New Zealand has been billing itself as "100% Pure", ostensibly trading on its reputation as an environmentally friendly country with solid policies for using natural resources wisely. While many people would dispute that 100% number, NZ is far from being as bad as other countries in terms of environmental protection. This past week, however, there were some rumblings in the New Zealand media suggesting that some Kiwis haven't bought into this new tourism marketing campaign. The first article noted that the New Zealand government planned to sacrifice marine protection of Antarctica's Ross Sea in favor of the toothfish/Chilean sea bass fishery. The second is an opinion piece linking the government's poor handling of the recent oil spill, their decisions about the Ross Sea, and the possibility of allowing coal mining in the Denniston Plateau - currently public conservation land. The take-home message is that the slogans are increasingly not supported by action.
It has often been the case throughout history that clever but irresponsible people realized that they could exploit a previously untapped natural resource for a short amount of time and make a lot of money. While tourism to New Zealand isn't quite a pristine resource, one wonders if the current government is taking the same approach to it. Bring the tourists in to see New Zealand's natural wonders even as those wonders are being destroyed. Coal mines are regarded by few as must-see sites. But hey, you'd make great money for a while.

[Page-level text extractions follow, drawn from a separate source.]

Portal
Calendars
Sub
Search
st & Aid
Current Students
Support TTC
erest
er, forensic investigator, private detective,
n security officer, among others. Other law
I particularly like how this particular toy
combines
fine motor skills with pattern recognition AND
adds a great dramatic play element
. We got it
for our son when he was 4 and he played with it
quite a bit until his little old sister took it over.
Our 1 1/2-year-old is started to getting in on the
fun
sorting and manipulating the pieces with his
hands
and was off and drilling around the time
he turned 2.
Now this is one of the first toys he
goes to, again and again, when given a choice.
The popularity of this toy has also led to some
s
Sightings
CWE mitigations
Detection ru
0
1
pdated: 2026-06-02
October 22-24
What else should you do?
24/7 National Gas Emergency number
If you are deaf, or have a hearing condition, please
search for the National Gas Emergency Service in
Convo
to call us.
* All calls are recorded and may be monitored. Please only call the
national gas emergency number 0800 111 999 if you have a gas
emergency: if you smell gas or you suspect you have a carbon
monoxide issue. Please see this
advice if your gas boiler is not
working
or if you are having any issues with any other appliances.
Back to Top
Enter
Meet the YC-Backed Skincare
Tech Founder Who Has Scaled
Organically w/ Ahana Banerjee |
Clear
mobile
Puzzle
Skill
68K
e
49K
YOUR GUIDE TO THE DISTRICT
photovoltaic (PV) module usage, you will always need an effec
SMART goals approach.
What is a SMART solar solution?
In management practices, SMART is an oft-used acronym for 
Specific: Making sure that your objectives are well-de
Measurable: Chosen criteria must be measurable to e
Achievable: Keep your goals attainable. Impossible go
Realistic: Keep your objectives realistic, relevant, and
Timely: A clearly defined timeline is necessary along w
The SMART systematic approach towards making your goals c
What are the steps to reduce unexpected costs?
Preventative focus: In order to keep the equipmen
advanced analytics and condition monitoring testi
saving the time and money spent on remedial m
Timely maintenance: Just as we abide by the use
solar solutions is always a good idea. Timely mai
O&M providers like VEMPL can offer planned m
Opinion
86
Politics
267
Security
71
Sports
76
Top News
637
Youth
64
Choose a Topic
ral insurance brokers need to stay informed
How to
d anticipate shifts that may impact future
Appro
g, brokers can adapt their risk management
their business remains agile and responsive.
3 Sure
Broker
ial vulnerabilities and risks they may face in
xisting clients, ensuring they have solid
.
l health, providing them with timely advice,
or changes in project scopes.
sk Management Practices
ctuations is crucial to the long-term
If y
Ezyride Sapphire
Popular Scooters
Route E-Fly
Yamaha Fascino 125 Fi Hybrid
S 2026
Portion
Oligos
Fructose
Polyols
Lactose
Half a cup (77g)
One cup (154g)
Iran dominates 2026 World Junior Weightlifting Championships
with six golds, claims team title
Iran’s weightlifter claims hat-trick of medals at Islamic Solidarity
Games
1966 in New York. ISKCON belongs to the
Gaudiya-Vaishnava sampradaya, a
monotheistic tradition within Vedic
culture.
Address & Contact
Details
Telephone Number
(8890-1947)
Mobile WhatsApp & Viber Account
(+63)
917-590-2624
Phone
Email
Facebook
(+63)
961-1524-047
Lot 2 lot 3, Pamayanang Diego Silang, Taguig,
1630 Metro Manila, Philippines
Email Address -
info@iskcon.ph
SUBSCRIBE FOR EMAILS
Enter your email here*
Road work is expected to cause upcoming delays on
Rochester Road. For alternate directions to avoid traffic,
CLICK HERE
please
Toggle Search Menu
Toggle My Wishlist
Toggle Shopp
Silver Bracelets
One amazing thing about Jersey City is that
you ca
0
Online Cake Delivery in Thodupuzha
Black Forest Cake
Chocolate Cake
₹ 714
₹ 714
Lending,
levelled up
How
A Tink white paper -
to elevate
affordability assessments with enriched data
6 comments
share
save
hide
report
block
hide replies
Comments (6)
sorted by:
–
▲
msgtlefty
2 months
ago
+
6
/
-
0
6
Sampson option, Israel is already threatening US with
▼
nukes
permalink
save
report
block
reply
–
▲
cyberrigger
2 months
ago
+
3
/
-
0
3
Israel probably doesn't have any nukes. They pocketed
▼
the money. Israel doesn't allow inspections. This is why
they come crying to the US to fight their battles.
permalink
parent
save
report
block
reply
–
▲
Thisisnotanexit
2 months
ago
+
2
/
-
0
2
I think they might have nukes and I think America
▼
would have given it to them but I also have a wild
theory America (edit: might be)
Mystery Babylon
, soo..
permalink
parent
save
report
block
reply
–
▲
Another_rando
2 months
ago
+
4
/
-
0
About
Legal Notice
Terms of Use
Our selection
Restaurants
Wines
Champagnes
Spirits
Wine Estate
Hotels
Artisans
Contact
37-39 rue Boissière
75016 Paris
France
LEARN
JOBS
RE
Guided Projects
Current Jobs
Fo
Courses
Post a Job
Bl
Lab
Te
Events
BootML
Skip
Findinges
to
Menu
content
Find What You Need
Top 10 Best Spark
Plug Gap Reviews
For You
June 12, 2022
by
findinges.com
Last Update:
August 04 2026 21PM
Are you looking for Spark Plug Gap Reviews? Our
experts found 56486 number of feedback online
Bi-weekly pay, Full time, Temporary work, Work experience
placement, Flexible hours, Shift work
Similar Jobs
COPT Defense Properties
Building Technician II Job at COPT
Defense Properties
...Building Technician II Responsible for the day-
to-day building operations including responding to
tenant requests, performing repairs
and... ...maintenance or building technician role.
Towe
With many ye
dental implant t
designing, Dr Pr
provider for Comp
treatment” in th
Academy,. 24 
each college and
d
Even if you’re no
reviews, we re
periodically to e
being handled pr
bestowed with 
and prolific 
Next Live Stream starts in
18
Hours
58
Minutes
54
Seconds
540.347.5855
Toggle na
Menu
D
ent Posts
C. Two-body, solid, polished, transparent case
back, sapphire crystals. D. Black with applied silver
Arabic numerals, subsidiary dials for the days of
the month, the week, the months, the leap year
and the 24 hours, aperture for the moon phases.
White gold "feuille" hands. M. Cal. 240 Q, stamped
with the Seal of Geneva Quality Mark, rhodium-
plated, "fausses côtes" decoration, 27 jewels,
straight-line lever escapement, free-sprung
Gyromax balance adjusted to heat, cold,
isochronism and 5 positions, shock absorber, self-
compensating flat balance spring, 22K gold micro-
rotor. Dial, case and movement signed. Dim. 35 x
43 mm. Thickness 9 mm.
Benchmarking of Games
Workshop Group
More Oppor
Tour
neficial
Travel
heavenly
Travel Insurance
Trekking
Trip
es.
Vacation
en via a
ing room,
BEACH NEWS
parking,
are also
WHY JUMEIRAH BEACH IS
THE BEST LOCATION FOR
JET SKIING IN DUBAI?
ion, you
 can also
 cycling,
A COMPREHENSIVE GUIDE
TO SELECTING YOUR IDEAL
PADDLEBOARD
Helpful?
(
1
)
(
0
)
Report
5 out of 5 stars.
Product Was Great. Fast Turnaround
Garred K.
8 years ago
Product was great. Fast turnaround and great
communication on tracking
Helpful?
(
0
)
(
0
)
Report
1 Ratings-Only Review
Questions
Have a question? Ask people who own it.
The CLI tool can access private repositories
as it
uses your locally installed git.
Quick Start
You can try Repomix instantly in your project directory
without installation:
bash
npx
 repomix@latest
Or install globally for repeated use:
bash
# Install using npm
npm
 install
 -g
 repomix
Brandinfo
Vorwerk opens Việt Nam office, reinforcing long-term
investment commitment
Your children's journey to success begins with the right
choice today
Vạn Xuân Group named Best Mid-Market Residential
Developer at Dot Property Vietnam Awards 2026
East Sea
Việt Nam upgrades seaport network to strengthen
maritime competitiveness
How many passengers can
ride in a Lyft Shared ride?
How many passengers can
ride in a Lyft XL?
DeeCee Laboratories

In many ways, NZ does have a great brand. Think of the country and you think of natural beauty, and maybe Bret and Jemaine. It's easy to dismiss marketing and advertising as inherently shallow, but in this instance a little image consciousness could be a good thing. With so many other countries already privileging "development" over preservation - think of the US blasting the tops off mountains to get a little coal a little faster - does it really make economic or global sense for NZ to sacrifice its unique qualities? The world needs countries that can provide credible leadership on global environmental issues. If New Zealand can really commit to being 100% pure, and say no to coal mining and Ross Sea fishing, it can be one of those leaders. This relatively small place could play a constructive role and set an example. Or it could ruin its wilderness and destroy one of the world's last intact marine ecosystems. Which one is a better legacy for the next generation of New Zealanders?